Im Gegensatz zu Hanne, die die ganze Woche auf den Freitag Nachmittag hinarbeitet, weil sie dann ausschlafen und den Samstag im selbstbestimmten Rhythmus vertrödeln darf, findet Ella Wochenenden „doof“. Natürlich weil da kein Kindergarten ist. Aber es gibt eine Sache, die sie dort immens stört: sie ist die Kleinste, sowohl körperlich als auch vom Alter her. Vom nächstälteren Kind trennen sie gut 6 Monate, und das ist eine Menge, wenn man 2 ist (und somit zur Zeit auch noch das einzige Kind, das nur 2 Finger hochheben kann, wenn sich auf der Straße nette Omis runterbeugen und fragen: „Naaa? Du bist ja süüüß! Wie alt bist Duuu denn?“).
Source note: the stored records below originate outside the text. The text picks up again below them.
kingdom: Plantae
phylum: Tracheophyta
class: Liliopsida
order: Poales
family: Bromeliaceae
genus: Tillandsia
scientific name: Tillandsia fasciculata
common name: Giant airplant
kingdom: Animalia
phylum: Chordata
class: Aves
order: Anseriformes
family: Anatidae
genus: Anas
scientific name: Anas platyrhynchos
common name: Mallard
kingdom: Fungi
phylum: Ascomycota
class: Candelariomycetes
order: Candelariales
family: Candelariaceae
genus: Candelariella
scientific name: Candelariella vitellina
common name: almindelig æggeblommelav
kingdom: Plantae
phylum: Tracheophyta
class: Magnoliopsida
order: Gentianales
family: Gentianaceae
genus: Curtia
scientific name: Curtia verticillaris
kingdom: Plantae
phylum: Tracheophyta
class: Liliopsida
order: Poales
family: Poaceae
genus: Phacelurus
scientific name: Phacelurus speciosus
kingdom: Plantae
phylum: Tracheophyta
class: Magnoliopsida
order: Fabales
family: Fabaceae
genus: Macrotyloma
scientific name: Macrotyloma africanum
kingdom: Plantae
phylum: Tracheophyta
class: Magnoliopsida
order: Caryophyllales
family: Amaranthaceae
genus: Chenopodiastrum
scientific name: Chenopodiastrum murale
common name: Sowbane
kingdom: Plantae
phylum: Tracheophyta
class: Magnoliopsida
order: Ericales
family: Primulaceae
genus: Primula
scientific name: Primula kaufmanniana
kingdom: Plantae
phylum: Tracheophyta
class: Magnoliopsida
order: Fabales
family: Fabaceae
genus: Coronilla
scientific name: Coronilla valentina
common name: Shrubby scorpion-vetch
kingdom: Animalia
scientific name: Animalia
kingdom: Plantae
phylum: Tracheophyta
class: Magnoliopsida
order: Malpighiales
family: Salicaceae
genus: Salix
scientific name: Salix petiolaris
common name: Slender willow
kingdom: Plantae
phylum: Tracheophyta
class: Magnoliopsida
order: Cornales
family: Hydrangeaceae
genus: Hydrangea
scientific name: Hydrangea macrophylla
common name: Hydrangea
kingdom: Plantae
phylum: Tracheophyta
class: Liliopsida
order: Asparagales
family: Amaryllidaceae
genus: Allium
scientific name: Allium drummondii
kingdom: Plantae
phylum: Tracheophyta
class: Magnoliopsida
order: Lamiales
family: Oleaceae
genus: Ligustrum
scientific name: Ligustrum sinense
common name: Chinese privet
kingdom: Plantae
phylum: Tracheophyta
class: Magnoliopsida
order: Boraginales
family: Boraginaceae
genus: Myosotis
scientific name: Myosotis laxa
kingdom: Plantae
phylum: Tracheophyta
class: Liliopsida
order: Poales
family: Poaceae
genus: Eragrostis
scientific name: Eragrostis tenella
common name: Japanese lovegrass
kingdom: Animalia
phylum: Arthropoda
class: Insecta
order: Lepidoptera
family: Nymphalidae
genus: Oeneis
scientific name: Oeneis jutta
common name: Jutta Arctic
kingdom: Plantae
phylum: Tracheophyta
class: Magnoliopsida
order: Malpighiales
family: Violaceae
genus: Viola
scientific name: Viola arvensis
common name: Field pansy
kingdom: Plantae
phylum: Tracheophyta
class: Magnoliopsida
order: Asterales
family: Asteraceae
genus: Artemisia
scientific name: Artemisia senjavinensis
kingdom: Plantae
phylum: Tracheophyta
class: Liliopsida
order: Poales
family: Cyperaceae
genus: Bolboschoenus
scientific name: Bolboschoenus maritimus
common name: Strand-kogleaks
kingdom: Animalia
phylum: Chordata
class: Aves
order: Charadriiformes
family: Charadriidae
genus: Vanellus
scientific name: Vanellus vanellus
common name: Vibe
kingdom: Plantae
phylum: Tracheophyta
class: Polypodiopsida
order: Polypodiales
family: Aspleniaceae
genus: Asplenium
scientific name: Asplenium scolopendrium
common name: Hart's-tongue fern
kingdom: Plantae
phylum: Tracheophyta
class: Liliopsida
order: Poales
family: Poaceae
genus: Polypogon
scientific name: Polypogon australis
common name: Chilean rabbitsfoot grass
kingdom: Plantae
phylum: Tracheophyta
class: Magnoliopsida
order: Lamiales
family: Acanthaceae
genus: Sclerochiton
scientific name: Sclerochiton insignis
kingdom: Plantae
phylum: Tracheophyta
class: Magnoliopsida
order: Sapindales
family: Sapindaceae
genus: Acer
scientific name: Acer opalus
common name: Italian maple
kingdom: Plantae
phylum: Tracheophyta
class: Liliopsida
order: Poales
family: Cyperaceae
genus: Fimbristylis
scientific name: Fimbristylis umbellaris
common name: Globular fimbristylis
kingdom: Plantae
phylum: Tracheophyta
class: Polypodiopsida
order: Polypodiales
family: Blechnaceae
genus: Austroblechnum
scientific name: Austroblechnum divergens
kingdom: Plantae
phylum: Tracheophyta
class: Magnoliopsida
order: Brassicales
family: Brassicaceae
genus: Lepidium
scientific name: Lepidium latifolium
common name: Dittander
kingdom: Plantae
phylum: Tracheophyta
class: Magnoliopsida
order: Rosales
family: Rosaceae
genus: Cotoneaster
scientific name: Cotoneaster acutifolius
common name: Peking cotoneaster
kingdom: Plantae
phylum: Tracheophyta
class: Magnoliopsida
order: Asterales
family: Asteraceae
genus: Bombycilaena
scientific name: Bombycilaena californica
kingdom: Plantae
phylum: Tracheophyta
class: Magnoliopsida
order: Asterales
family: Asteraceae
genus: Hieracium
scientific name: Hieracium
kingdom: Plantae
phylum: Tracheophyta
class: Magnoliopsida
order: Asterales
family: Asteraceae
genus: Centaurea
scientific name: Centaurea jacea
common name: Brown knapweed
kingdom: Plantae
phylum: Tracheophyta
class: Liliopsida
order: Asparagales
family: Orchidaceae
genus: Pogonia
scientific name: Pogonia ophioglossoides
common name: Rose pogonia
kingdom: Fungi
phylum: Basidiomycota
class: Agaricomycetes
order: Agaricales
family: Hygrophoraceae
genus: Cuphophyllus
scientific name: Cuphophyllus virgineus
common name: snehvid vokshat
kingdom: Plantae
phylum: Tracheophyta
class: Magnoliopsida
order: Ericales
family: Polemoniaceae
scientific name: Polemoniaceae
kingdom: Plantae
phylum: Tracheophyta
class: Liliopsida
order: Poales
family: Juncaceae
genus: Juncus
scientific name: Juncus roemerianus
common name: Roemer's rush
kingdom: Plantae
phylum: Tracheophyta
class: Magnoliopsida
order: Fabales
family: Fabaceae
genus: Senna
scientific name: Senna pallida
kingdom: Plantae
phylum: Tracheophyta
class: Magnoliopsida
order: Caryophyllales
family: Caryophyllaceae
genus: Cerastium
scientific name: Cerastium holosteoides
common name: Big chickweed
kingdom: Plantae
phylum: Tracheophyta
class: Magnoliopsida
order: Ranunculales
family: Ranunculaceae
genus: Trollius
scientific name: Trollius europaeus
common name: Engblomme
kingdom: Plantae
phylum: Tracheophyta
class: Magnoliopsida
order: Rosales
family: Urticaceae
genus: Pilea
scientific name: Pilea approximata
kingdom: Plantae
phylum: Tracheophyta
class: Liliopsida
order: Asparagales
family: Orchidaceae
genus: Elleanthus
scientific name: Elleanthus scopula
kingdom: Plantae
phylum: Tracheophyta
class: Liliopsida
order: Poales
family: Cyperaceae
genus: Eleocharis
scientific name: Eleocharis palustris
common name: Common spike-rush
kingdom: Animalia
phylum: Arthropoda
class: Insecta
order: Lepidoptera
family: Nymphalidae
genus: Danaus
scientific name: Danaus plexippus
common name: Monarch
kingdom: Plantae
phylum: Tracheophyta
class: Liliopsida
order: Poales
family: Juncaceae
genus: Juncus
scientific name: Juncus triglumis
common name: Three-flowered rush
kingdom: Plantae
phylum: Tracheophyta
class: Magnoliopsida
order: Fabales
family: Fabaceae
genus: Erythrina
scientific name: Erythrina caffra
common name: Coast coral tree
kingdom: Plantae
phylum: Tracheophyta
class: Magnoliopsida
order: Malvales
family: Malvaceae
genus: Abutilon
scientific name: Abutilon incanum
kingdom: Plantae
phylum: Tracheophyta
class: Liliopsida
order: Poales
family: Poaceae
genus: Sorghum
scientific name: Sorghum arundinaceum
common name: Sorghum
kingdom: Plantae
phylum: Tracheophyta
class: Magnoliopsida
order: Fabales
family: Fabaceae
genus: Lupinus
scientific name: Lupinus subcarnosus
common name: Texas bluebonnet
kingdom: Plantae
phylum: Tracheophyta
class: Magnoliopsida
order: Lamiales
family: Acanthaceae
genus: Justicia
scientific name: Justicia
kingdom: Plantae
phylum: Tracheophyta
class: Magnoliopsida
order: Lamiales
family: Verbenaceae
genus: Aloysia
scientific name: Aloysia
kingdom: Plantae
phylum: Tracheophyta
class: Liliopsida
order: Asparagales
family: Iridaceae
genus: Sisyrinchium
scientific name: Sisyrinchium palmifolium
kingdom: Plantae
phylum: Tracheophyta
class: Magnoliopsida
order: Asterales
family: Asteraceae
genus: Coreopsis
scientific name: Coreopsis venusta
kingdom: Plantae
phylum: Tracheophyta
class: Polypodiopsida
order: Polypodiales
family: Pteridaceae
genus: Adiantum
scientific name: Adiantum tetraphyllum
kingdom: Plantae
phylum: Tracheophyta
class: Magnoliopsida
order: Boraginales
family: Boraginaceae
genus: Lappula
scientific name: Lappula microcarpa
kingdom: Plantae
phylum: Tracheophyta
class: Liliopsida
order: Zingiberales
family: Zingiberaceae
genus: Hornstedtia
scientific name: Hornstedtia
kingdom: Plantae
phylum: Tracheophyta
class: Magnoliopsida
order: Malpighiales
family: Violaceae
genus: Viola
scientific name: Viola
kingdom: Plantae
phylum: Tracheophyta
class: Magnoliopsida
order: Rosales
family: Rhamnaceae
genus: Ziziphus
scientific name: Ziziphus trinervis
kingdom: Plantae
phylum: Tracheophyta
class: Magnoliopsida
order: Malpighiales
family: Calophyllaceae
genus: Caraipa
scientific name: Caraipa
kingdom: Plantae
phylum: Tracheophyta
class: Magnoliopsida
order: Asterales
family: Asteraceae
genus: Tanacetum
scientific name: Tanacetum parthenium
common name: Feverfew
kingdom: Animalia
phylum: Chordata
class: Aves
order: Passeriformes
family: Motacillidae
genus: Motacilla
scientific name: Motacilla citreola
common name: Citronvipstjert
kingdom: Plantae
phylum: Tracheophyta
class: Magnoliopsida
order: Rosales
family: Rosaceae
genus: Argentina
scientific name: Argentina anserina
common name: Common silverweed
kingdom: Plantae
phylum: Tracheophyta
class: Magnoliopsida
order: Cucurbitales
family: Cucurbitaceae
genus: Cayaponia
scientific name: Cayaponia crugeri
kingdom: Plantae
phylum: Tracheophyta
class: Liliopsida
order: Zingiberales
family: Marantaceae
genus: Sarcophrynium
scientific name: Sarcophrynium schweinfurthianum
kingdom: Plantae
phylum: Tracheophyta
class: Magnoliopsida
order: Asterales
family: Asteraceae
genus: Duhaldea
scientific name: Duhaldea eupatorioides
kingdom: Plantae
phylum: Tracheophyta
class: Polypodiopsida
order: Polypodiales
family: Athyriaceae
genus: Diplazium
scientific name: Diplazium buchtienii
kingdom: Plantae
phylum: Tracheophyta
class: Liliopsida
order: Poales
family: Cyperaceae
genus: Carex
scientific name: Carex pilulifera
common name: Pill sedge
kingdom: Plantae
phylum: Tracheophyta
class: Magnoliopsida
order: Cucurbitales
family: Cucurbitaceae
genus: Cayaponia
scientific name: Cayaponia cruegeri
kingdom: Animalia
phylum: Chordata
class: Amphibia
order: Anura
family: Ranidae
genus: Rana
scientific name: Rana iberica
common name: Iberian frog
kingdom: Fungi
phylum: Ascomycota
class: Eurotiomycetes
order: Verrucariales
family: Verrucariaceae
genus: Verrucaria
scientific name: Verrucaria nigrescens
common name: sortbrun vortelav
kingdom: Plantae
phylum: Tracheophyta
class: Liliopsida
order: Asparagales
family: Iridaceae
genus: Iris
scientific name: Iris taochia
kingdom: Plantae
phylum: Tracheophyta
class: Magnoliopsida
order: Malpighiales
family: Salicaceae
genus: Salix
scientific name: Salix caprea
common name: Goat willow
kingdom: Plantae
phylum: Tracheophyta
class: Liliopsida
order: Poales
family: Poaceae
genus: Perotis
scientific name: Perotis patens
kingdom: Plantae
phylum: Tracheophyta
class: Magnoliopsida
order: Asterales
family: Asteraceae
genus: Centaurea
Mit Ellas Selbstbild lässt es sich gut vereinbaren, dass sie süß ist, aber nicht, dass sie klein ist. Oder gar kleiner als jemand anderes, wie zum Beispiel Ole. Oder Hanne. Oder Mama. Der einzige, dem sie das Größersein zugesteht, ist Papa. Deshalb freut sich sie auf den Sommer, denn dann kommen nicht nur drei 2jährige in den Kindergarten und sind kleiner, nein, sie hat auch Geburtstag und wird endlich, endlich 3. Sie wünscht sich ein Hochbett mit 9 Stufen und ein Skateboard.

Heute hat Ella mir ihren Schnuller entrüstet in die Hand gedrückt und gesagt: „Den brauch ich nicht. Ich bin doch schon groß!“ Und dann schlief sie ohne.